[Start of section]
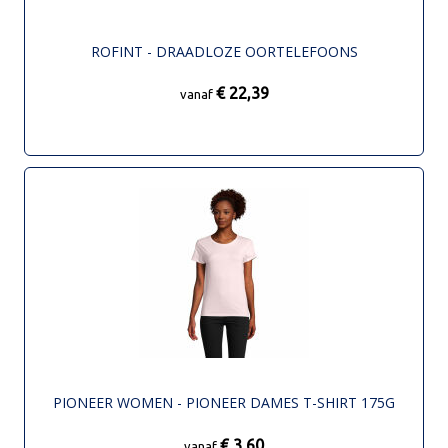
ROFINT - DRAADLOZE OORTELEFOONS
€ 22,39
vanaf
PIONEER WOMEN - PIONEER DAMES T-SHIRT 175G
€ 3,60
vanaf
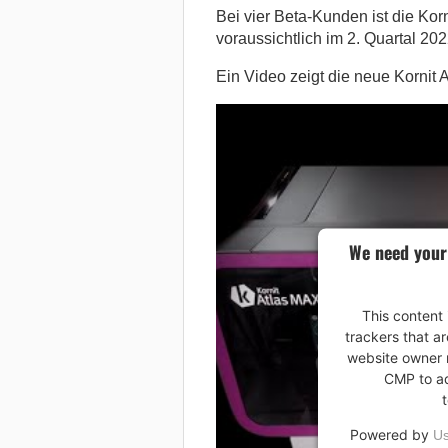
Bei vier Beta-Kunden ist die Korn
voraussichtlich im 2. Quartal 2022
Ein Video zeigt die neue Kornit A
We need your
This content 
trackers that ar
website owner n
CMP to add
Powered by
Us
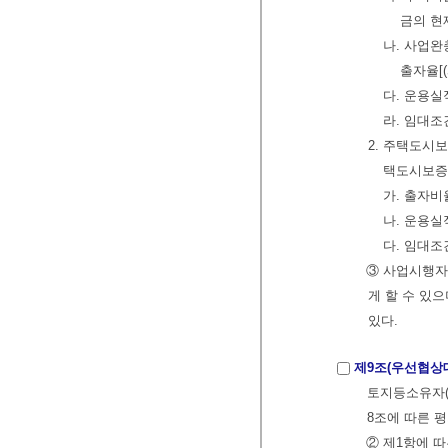
금의 현
나. 사업완
출자율[
다. 운용실
라. 임대조
2. 주택도시
택도시보증
가. 출자비
나. 운용실
다. 임대조
③ 사업시행자
게 할 수 있
있다.
제9조(우선협상
토지등소유자(
8조에 따른 
② 제1항에 따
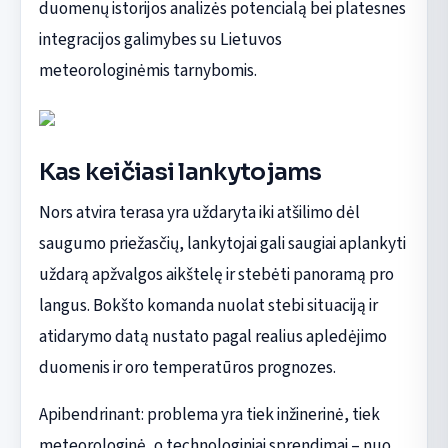
duomenų istorijos analizės potencialą bei platesnes
integracijos galimybes su Lietuvos
meteorologinėmis tarnybomis.
Kas keičiasi lankytojams
Nors atvira terasa yra uždaryta iki atšilimo dėl
saugumo priežasčių, lankytojai gali saugiai aplankyti
uždarą apžvalgos aikštelę ir stebėti panoramą pro
langus. Bokšto komanda nuolat stebi situaciją ir
atidarymo datą nustato pagal realius apledėjimo
duomenis ir oro temperatūros prognozes.
Apibendrinant: problema yra tiek inžinerinė, tiek
meteorologinė, o technologiniai sprendimai – nuo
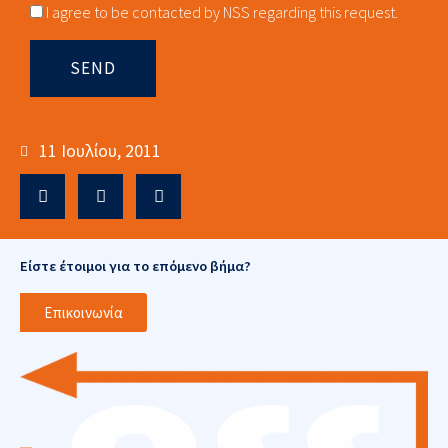
Consnet
I agree to be contacted by NSS regarding this request.
SEND
11 Ιουλίου, 2011
Είστε έτοιμοι για το επόμενο βήμα?
Επικοινωνία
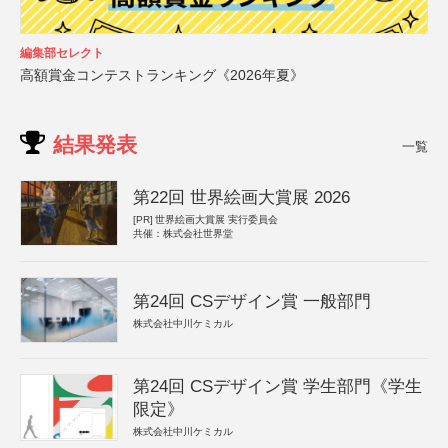
編集部セレクト
高額賞金コンテストランキング《2026年夏》
結果発表
一覧
第22回 世界絵画大賞展 2026
[PR]
世界絵画大賞展 実行委員会
共催：株式会社世界堂
第24回 CSデザイン賞 一般部門
株式会社中川ケミカル
第24回 CSデザイン賞 学生部門《学生
限定》
株式会社中川ケミカル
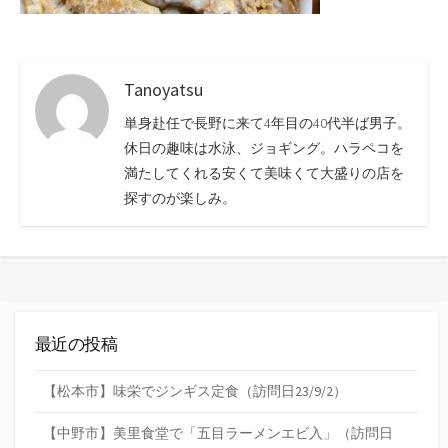
Tanoyatsu
単身赴任で長野に来て4年目の40代半ば男子。
休日の趣味は水泳、ジョギング。ハラペコを
満たしてくれる安くて美味くて大盛りの店を
探すのが楽しみ。
最近の投稿
【松本市】味栄でジンギス定食（訪問日23/9/2）
【中野市】美里食堂で「五目ラーメンエビ入」（訪問日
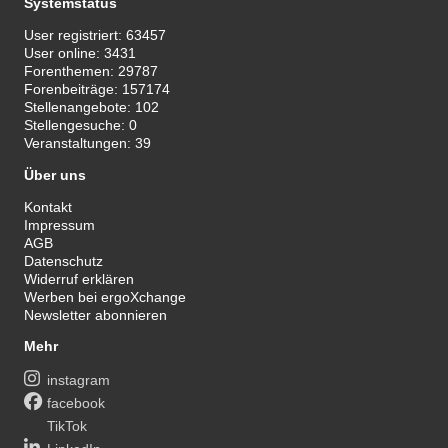
Systemstatus
User registriert:
63457
User online:
3431
Forenthemen:
29787
Forenbeiträge:
157174
Stellenangebote:
102
Stellengesuche:
0
Veranstaltungen:
39
Über uns
Kontakt
Impressum
AGB
Datenschutz
Widerruf erklären
Werben bei ergoXchange
Newsletter abonnieren
Mehr
instagram
facebook
TikTok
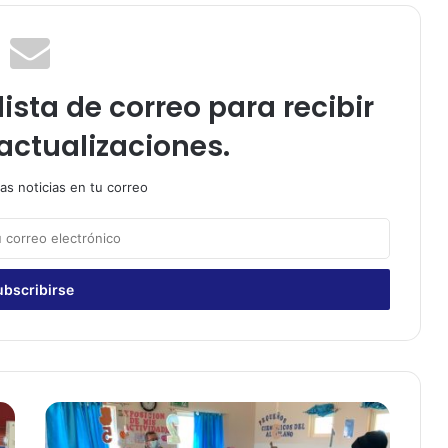
ista de correo para recibir
actualizaciones.
as noticias en tu correo
D
e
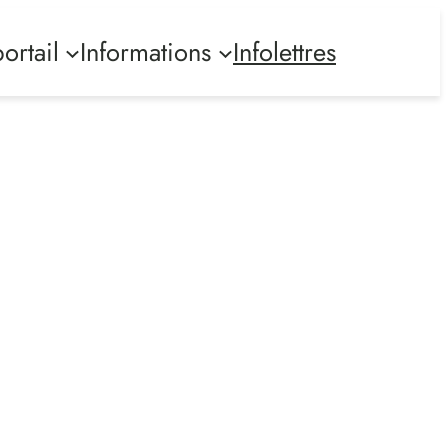
ortail
Informations
Infolettres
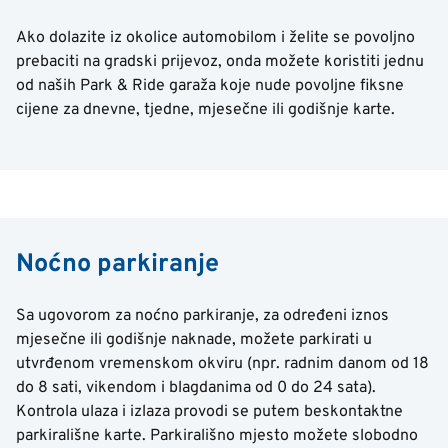
Ako dolazite iz okolice automobilom i želite se povoljno
prebaciti na gradski prijevoz, onda možete koristiti jednu
od naših Park & Ride garaža koje nude povoljne fiksne
cijene za dnevne, tjedne, mjesečne ili godišnje karte.
Noćno parkiranje
Sa ugovorom za noćno parkiranje, za određeni iznos
mjesečne ili godišnje naknade, možete parkirati u
utvrđenom vremenskom okviru (npr. radnim danom od 18
do 8 sati, vikendom i blagdanima od 0 do 24 sata).
Kontrola ulaza i izlaza provodi se putem beskontaktne
parkirališne karte. Parkirališno mjesto možete slobodno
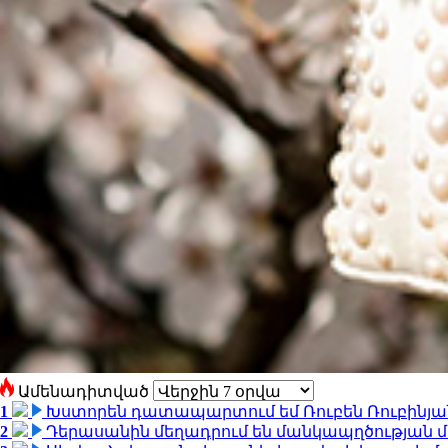
Ամենադիտված
1
Խստորեն դատապարտում եմ Ռուբեն Ռուբինյանի
2
Դերասանին մեղադրում են մանկապղծության մե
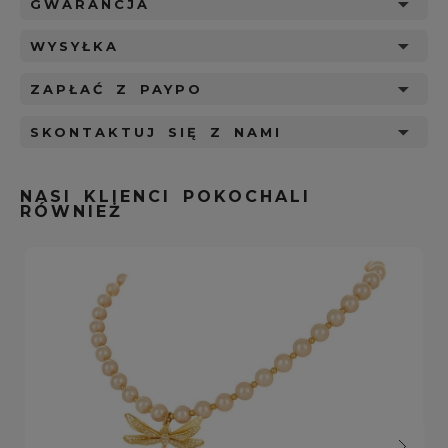
GWARANCJA
WYSYŁKA
ZAPŁAĆ Z PAYPO
SKONTAKTUJ SIĘ Z NAMI
NASI KLIENCI POKOCHALI
RÓWNIEŻ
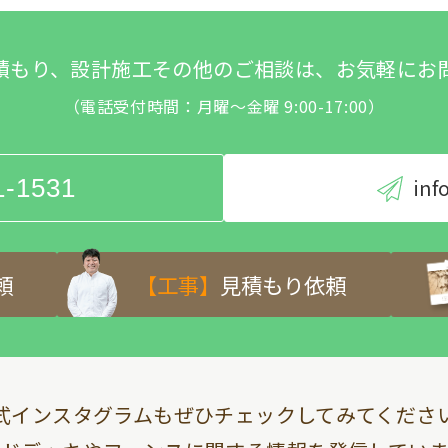
積もり、設計施工その他のご相談は、お気軽にお
（電話受付時間：月曜～金曜 9:00-17:00）
1-1531
inf
頼
【工事】
見積もり依頼
式インスタグラムも
ぜひチェックしてみてくださ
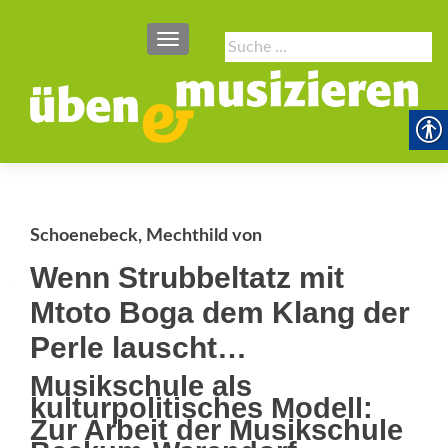
SCHALTE NAVIGATION
Suche
nach:
Schoenebeck, Mechthild von
Wenn Strubbeltatz mit
Mtoto Boga dem Klang der
Perle lauscht…
Musikschule als
kulturpolitisches Modell:
Zur Arbeit der Musikschule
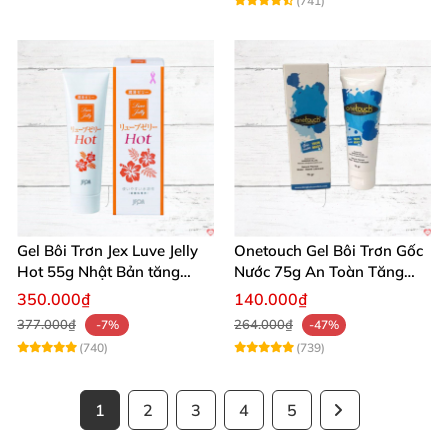
(741)
Gel Bôi Trơn Jex Luve Jelly
Onetouch Gel Bôi Trơn Gốc
Hot 55g Nhật Bản tăng
Nước 75g An Toàn Tăng
khoái cảm nữ dễ sử dụng
Khoái Cảm
350.000₫
140.000₫
377.000₫
264.000₫
-7%
-47%
(740)
(739)
1
2
3
4
5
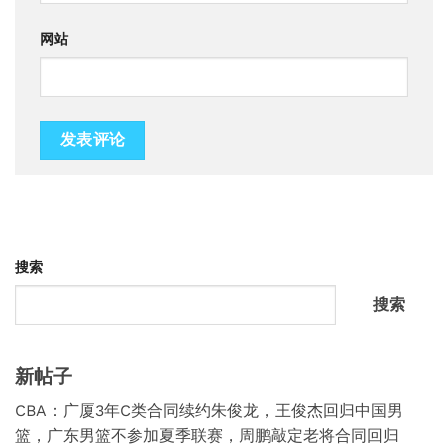
网站
搜索
搜索
新帖子
CBA：广厦3年C类合同续约朱俊龙，王俊杰回归中国男
篮，广东男篮不参加夏季联赛，周鹏敲定老将合同回归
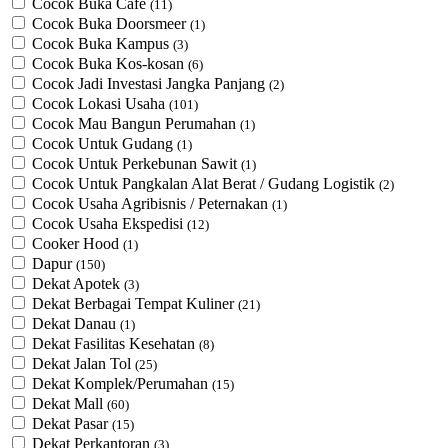
Cocok Buka Cafe
(11)
Cocok Buka Doorsmeer
(1)
Cocok Buka Kampus
(3)
Cocok Buka Kos-kosan
(6)
Cocok Jadi Investasi Jangka Panjang
(2)
Cocok Lokasi Usaha
(101)
Cocok Mau Bangun Perumahan
(1)
Cocok Untuk Gudang
(1)
Cocok Untuk Perkebunan Sawit
(1)
Cocok Untuk ​Pangkalan Alat Berat / Gudang Logistik
(2)
Cocok Usaha Agribisnis / Peternakan
(1)
Cocok Usaha Ekspedisi
(12)
Cooker Hood
(1)
Dapur
(150)
Dekat Apotek
(3)
Dekat Berbagai Tempat Kuliner
(21)
Dekat Danau
(1)
Dekat Fasilitas Kesehatan
(8)
Dekat Jalan Tol
(25)
Dekat Komplek/Perumahan
(15)
Dekat Mall
(60)
Dekat Pasar
(15)
Dekat Perkantoran
(3)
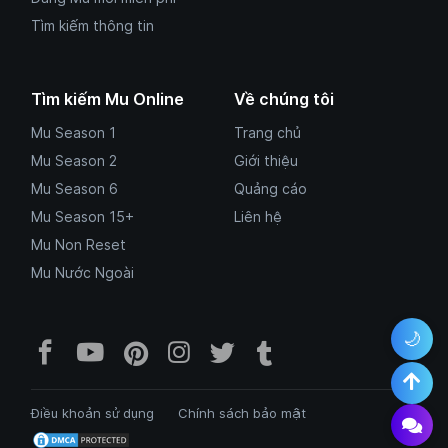
Tìm kiếm thông tin
Tìm kiếm Mu Online
Về chúng tôi
Mu Season 1
Trang chủ
Mu Season 2
Giới thiệu
Mu Season 6
Quảng cáo
Mu Season 15+
Liên hệ
Mu Non Reset
Mu Nước Ngoài
🌙
Facebook Mu Mới Ra - Mumoira.onl
YouTube Mu Mới Ra - Kênh tổng
Pinterest Mumoira.online 
Instagram Mumoira.onli
Twitter Mumoira.onl
Tumblr Mu Mới R
Điều khoản sử dụng
Chính sách bảo mật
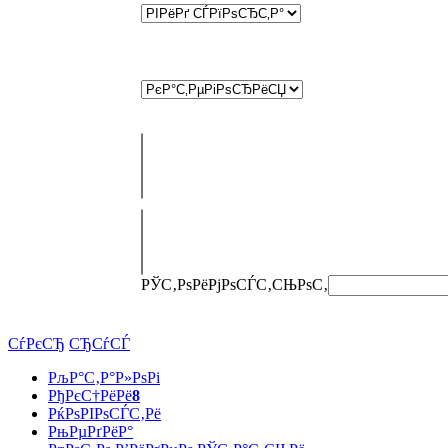
РЎС‚РѕРёРјРѕСЃС‚СЊ
РѕС‚
СѓРєСЂ
СЂСѓСЃ
РљР°С‚Р°Р»РѕРі
РђРєС†РёРё
8
РќРѕРІРѕСЃС‚Рё
РњРµРґРёР°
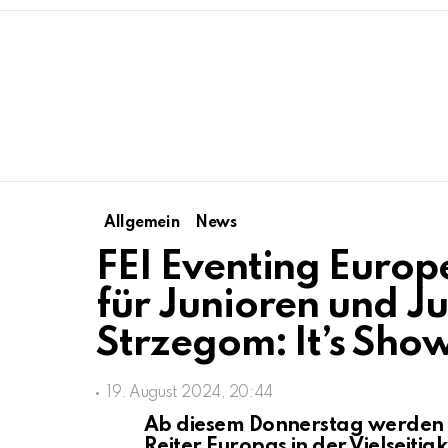
Allgemein
News
FEI Eventing Euro
für Junioren und Ju
Strzegom: It’s Sho
19. August 2024, 20:44
Ab diesem Donnerstag werden d
Reiter Europas in der Vielseitig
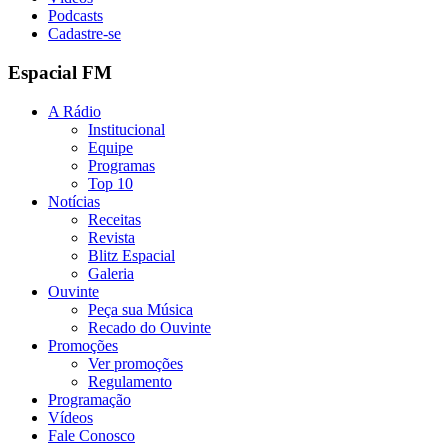
Podcasts
Cadastre-se
Espacial FM
A Rádio
Institucional
Equipe
Programas
Top 10
Notícias
Receitas
Revista
Blitz Espacial
Galeria
Ouvinte
Peça sua Música
Recado do Ouvinte
Promoções
Ver promoções
Regulamento
Programação
Vídeos
Fale Conosco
[End of section]
▸ Assignment:
Reproduce the text of all the records above line for line, leaving out the pictures.

▸ Written solution:
ROFINT - DRAADLOZE OORTELEFOONS
€ 22,39
vanaf
PIONEER WOMEN - PIONEER DAMES T-SHIRT 175G
€ 3,60
vanaf
Bei vier Beta-Kunden ist die Korn
voraussichtlich im 2. Quartal 2022
Ein Video zeigt die neue Kornit A
We need your
This content 
trackers that ar
website owner n
CMP to add
Powered by
Us
금의 현
나. 사업완
출자율[
다. 운용실
라. 임대조
2. 주택도시
택도시보증
가. 출자비
나. 운용실
다. 임대조
③ 사업시행자
게 할 수 있
있다.
제9조(우선협상
토지등소유자(
8조에 따른 
② 제1항에 따
duomenų istorijos analizės potencialą bei platesnes
integracijos galimybes su Lietuvos
meteorologinėmis tarnybomis.
Kas keičiasi lankytojams
Nors atvira terasa yra uždaryta iki atšilimo dėl
saugumo priežasčių, lankytojai gali saugiai aplankyti
uždarą apžvalgos aikštelę ir stebėti panoramą pro
langus. Bokšto komanda nuolat stebi situaciją ir
atidarymo datą nustato pagal realius apledėjimo
duomenis ir oro temperatūros prognozes.
Apibendrinant: problema yra tiek inžinerinė, tiek
meteorologinė, o technologiniai sprendimai – nuo
Consnet
I agree to be contacted by NSS regarding this request.
SEND
11 Ιουλίου, 2011
Είστε έτοιμοι για το επόμενο βήμα?
Επικοινωνία
編集部セレクト
高額賞金コンテストランキング《2026年夏》
結果発表
一覧
第22回 世界絵画大賞展 2026
[PR]
世界絵画大賞展 実行委員会
共催：株式会社世界堂
第24回 CSデザイン賞 一般部門
株式会社中川ケミカル
第24回 CSデザイン賞 学生部門《学生
限定》
株式会社中川ケミカル
Tanoyatsu
単身赴任で長野に来て4年目の40代半ば男子。
休日の趣味は水泳、ジョギング。ハラペコを
満たしてくれる安くて美味くて大盛りの店を
探すのが楽しみ。
最近の投稿
【松本市】味栄でジンギス定食（訪問日23/9/2）
【中野市】美里食堂で「五目ラーメンエビ入」（訪問日
Systemstatus
User registriert:
63457
User online:
3431
Forenthemen:
29787
Forenbeiträge:
157174
Stellenangebote:
102
Stellengesuche:
0
Veranstaltungen:
39
Über uns
Kontakt
Impressum
AGB
Datenschutz
Widerruf erklären
Werben bei ergoXchange
Newsletter abonnieren
Mehr
instagram
facebook
TikTok
ista de correo para recibir
actualizaciones.
as noticias en tu correo
D
e
ortail
Informations
Infolettres
Ako dolazite iz okolice automobilom i želite se povoljno
prebaciti na gradski prijevoz, onda možete koristiti jednu
od naših Park & Ride garaža koje nude povoljne fiksne
cijene za dnevne, tjedne, mjesečne ili godišnje karte.
Noćno parkiranje
Sa ugovorom za noćno parkiranje, za određeni iznos
mjesečne ili godišnje naknade, možete parkirati u
utvrđenom vremenskom okviru (npr. radnim danom od 18
do 8 sati, vikendom i blagdanima od 0 do 24 sata).
Kontrola ulaza i izlaza provodi se putem beskontaktne
parkirališne karte. Parkirališno mjesto možete slobodno
Ամենադիտված
1
Խստորեն դատապարտում եմ Ռուբեն Ռուբինյանի
2
Դերասանին մեղադրում են մանկապղծության մե
GWARANCJA
WYSYŁKA
ZAPŁAĆ Z PAYPO
SKONTAKTUJ SIĘ Z NAMI
NASI KLIENCI POKOCHALI
RÓWNIEŻ
積もり、設計施工その他のご相談は、お気軽にお
（電話受付時間：月曜～金曜 9:00-17:00）
1-1531
inf
頼
【工事】
見積もり依頼
式インスタグラムも
ぜひチェックしてみてくださ
SCHALTE NAVIGATION
Suche
nach:
Schoenebeck, Mechthild von
Wenn Strubbeltatz mit
Mtoto Boga dem Klang der
Perle lauscht…
Musikschule als
kulturpolitisches Modell:
Zur Arbeit der Musikschule
(741)
Gel Bôi Trơn Jex Luve Jelly
Onetouch Gel Bôi Trơn Gốc
Hot 55g Nhật Bản tăng
Nước 75g An Toàn Tăng
khoái cảm nữ dễ sử dụng
Khoái Cảm
350.000₫
140.000₫
377.000₫
264.000₫
-7%
-47%
(740)
(739)
1
2
3
4
5
网站
搜索
搜索
新帖子
CBA：广厦3年C类合同续约朱俊龙，王俊杰回归中国男
篮，广东男篮不参加夏季联赛，周鹏敲定老将合同回归
Cocok Buka Cafe
(11)
Cocok Buka Doorsmeer
(1)
Cocok Buka Kampus
(3)
Cocok Buka Kos-kosan
(6)
Cocok Jadi Investasi Jangka Panjang
(2)
Cocok Lokasi Usaha
(101)
Cocok Mau Bangun Perumahan
(1)
Cocok Untuk Gudang
(1)
Cocok Untuk Perkebunan Sawit
(1)
Cocok Untuk ​Pangkalan Alat Berat / Gudang Logistik
(2)
Cocok Usaha Agribisnis / Peternakan
(1)
Cocok Usaha Ekspedisi
(12)
Cooker Hood
(1)
Dapur
(150)
Dekat Apotek
(3)
Dekat Berbagai Tempat Kuliner
(21)
Dekat Danau
(1)
Dekat Fasilitas Kesehatan
(8)
Dekat Jalan Tol
(25)
Dekat Komplek/Perumahan
(15)
Dekat Mall
(60)
Dekat Pasar
(15)
Dekat Perkantoran
(3)
Tìm kiếm thông tin
Tìm kiếm Mu Online
Về chúng tôi
Mu Season 1
Trang chủ
Mu Season 2
Giới thiệu
Mu Season 6
Quảng cáo
Mu Season 15+
Liên hệ
Mu Non Reset
Mu Nước Ngoài
🌙
Facebook Mu Mới Ra - Mumoira.onl
YouTube Mu Mới Ra - Kênh tổng
Pinterest Mumoira.online 
Instagram Mumoira.onli
Twitter Mumoira.onl
Tumblr Mu Mới R
Điều khoản sử dụng
Chính sách bảo mật
РЎС‚РѕРёРјРѕСЃС‚СЊ
РѕС‚
СѓРєСЂ
СЂСѓСЃ
РљР°С‚Р°Р»РѕРі
РђРєС†РёРё
8
РќРѕРІРѕСЃС‚Рё
РњРµРґРёР°
Allgemein
News
FEI Eventing Euro
für Junioren und Ju
Strzegom: It’s Sho
19. August 2024, 20:44
Ab diesem Donnerstag werden d
Reiter Europas in der Vielseitig
Podcasts
Cadastre-se
Espacial FM
A Rádio
Institucional
Equipe
Programas
Top 10
Notícias
Receitas
Revista
Blitz Espacial
Galeria
Ouvinte
Peça sua Música
Recado do Ouvinte
Promoções
Ver promoções
Regulamento
Programação
Vídeos
Fale Conosco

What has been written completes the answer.